Splitting up your scatter plot in Tableau using Sets.

by Ben Davis

Here I will continue with my theme of dynamically highlighting key data in Tableau (If you missed it, my last blog post demonstrated how to dynamically highlight extreme values in dot plots).

This time I will focus on scatter plots.

With scatter plots you are not always looking for trends or correlations between two variables.

Often the story will be at the scale of the individual points or groups of points in your data cloud, and identifying points that meet certain criteria. For instance, a company might produce a scatter plot to help identify longstanding customers that have spent a lot of money. In such a case, it would be helpful to make the relevant data points ‘pop’ by highlighting those that exceed threshold customer duration and sales criteria.
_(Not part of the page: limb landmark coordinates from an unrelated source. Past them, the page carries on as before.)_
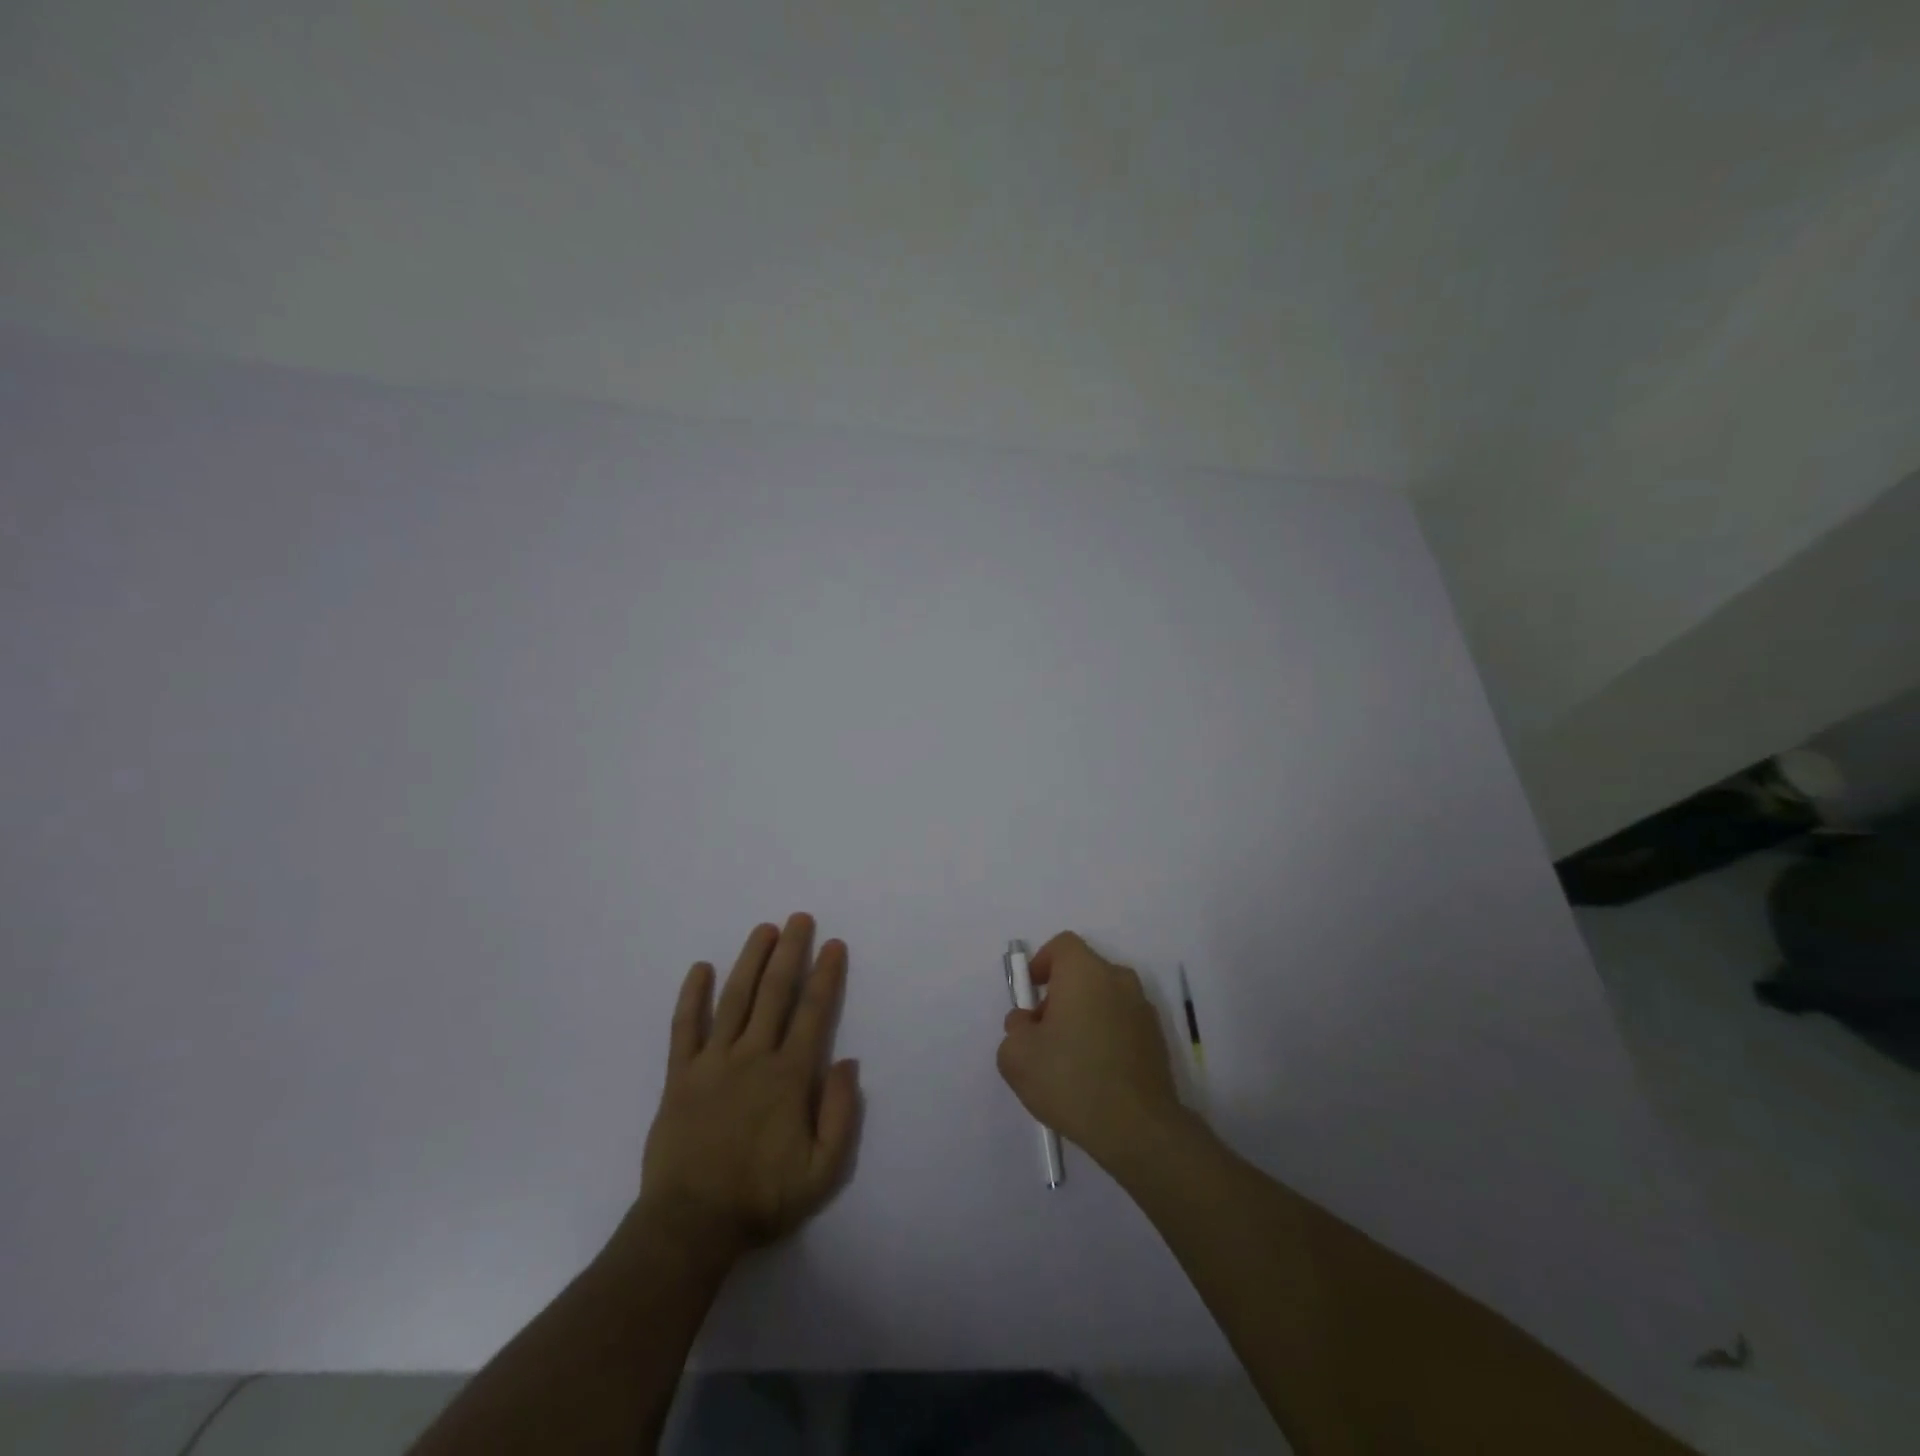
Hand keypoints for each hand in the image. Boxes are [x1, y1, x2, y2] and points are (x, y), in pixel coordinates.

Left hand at [626, 914, 860, 1269]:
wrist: (690, 1226)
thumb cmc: (761, 1198)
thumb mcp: (822, 1171)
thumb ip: (841, 1114)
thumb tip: (848, 1062)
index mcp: (788, 1076)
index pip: (813, 1013)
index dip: (826, 975)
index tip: (833, 945)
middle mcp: (753, 1057)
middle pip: (775, 993)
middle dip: (791, 952)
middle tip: (799, 918)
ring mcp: (713, 1062)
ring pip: (735, 999)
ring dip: (751, 961)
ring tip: (763, 930)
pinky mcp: (680, 1075)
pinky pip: (685, 1027)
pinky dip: (692, 996)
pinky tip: (700, 969)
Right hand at [996, 932, 1185, 1169]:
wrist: (1137, 1129)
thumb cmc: (1071, 1080)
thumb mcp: (1017, 1057)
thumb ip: (1015, 1029)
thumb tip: (1029, 1023)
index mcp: (1085, 972)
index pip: (1062, 946)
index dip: (1041, 964)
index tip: (1030, 996)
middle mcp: (1118, 980)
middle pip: (1083, 973)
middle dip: (1060, 995)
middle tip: (1043, 1033)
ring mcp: (1143, 1009)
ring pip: (1104, 999)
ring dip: (1084, 1016)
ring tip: (1068, 1060)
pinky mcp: (1157, 1039)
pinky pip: (1122, 1023)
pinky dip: (1106, 1036)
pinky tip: (1094, 1075)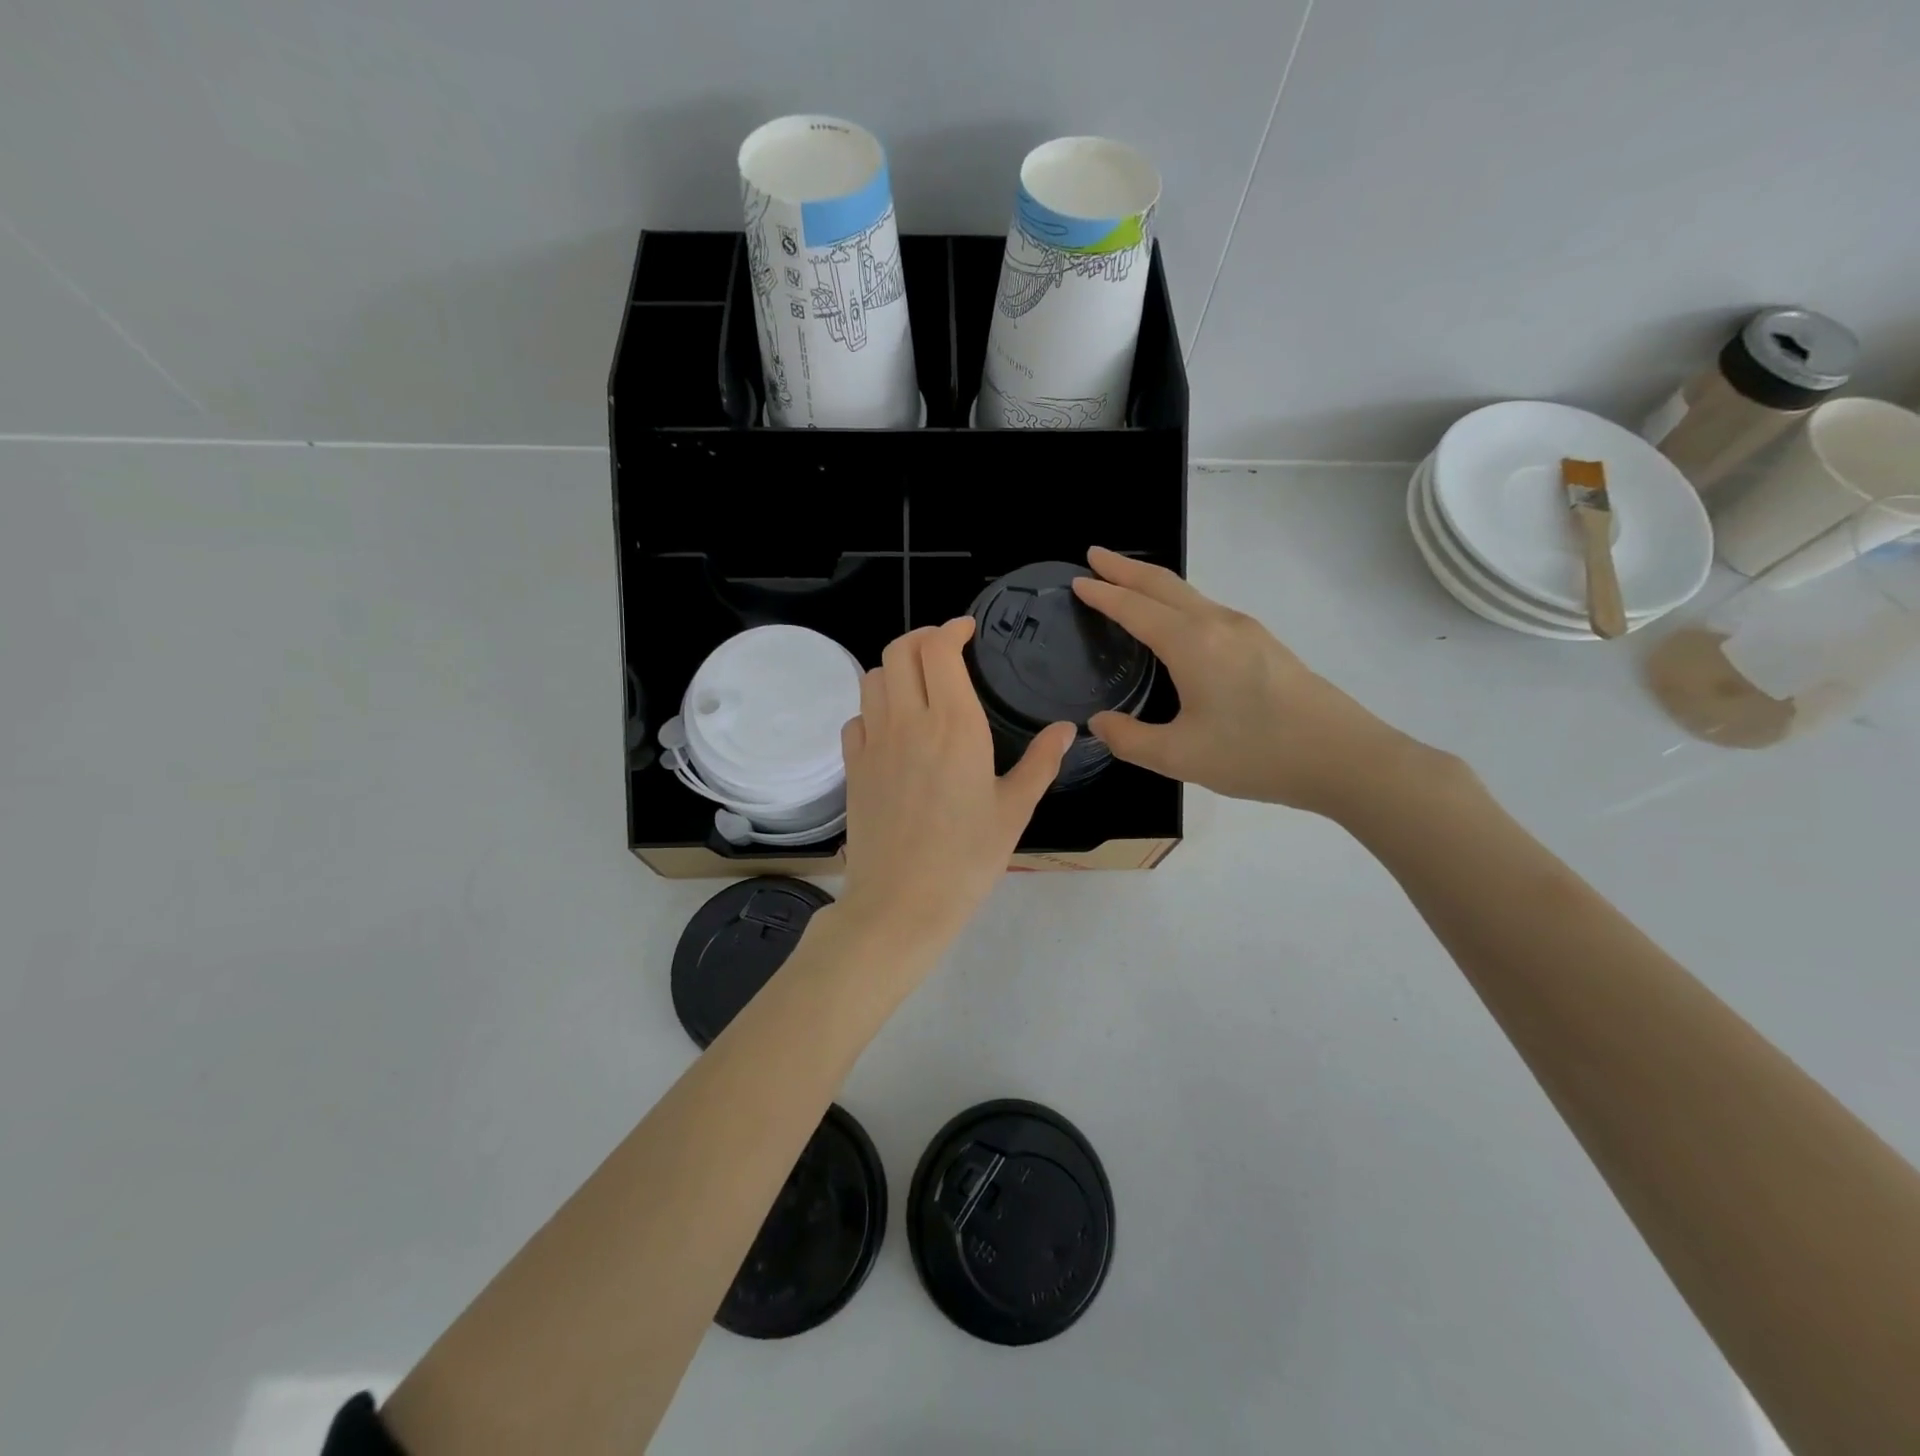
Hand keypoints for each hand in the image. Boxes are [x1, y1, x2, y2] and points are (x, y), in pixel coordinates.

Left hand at [837, 618, 1075, 957]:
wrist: (902, 902)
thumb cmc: (967, 858)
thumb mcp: (1014, 810)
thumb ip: (1041, 762)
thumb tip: (1066, 729)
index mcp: (953, 724)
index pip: (938, 649)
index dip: (950, 629)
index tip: (966, 631)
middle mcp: (907, 721)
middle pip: (899, 651)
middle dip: (922, 639)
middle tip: (945, 651)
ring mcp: (873, 743)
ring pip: (872, 678)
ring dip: (895, 669)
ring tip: (918, 686)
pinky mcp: (853, 767)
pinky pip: (856, 718)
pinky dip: (873, 709)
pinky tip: (893, 729)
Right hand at [1071, 547, 1418, 816]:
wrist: (1343, 757)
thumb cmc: (1256, 754)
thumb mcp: (1180, 757)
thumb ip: (1129, 740)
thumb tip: (1098, 723)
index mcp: (1192, 644)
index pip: (1135, 608)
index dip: (1103, 594)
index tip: (1077, 580)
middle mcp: (1218, 624)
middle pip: (1163, 584)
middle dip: (1125, 568)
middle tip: (1095, 557)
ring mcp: (1246, 630)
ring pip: (1189, 594)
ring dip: (1152, 584)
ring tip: (1127, 585)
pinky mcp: (1263, 644)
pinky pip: (1207, 609)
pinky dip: (1177, 602)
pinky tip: (1174, 623)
I have done a similar thing in the plot below using average ‘Discount’ and average ‘Sales’ from the Superstores dataset.

Here, we can instantly pick out the key customers that have met the specified dual criteria (i.e. above a certain sales and discount threshold). Meanwhile, this type of formatting it is also useful to interpret the extent and position of these ‘key customers’ in relation to the broader data cloud.

1

This dynamic formatting is simple to carry out in Tableau using Sets.

Sets allow you to subset your data using conditions based on your existing dimensions. For instance, in the example above I have sub-setted the ‘customer ID’s’ (which pertain to the individual data points) based on ‘Sales’ and ‘Discount’ conditions (the axes).

2

Notice how the Set options look very much like the Filter options. This is essentially what they are, but instead of excluding the data based on the specified conditions, they split it out for further formatting.

3

Now, moving on to the formatting…….. Dragging one of these sets from the data pane to the Colour card, will essentially split the data points above/below this single pre-set threshold.

4

Dragging the second set to the colour card will replace the first.

However, if you select both Sets using Ctrl + select and drag them to the Colour card simultaneously, something magical happens. The plot is split into 4 different coloured quadrants, based on relationship of the points to all combinations of our 2 thresholds (in in, in out, out in, out out).

5

To get the dual thresholds to work in concert (as per the original example) we need to highlight both Sets in the data pane, right click and create a Combined Set, then drag this to the Colour card.

6

Splitting up your scatter plots using sets is a great way to help identify key values. It also allows a dynamic representation that can change with time. In other words, as your customer data continues to feed in, the highlighting of the data points will automatically update too.

Pretty neat, right?